* Exercise prompt: Retype all of the data below verbatim, leaving the pictures out of your answer.

[Images of plotted data]
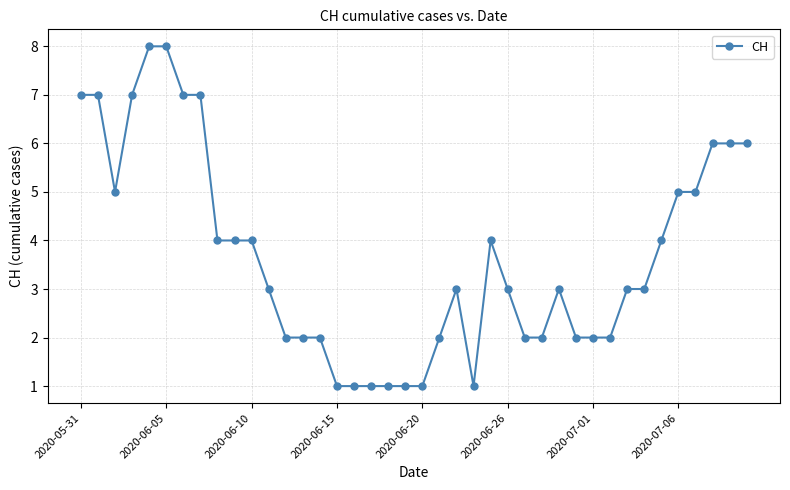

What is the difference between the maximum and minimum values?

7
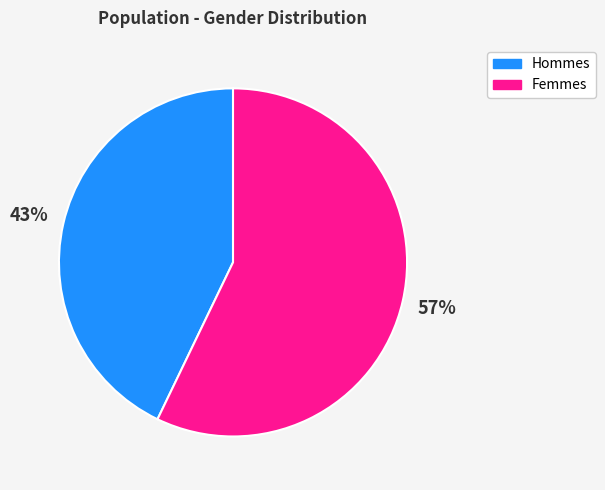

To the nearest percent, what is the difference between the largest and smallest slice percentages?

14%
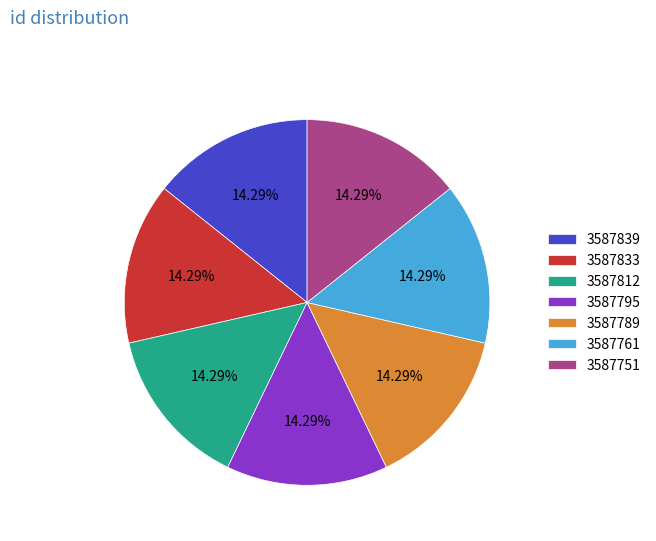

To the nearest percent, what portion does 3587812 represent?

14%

* Response to the exercise:
What is the difference between the maximum and minimum values?

7

To the nearest percent, what is the difference between the largest and smallest slice percentages?

14%

To the nearest percent, what portion does 3587812 represent?

14%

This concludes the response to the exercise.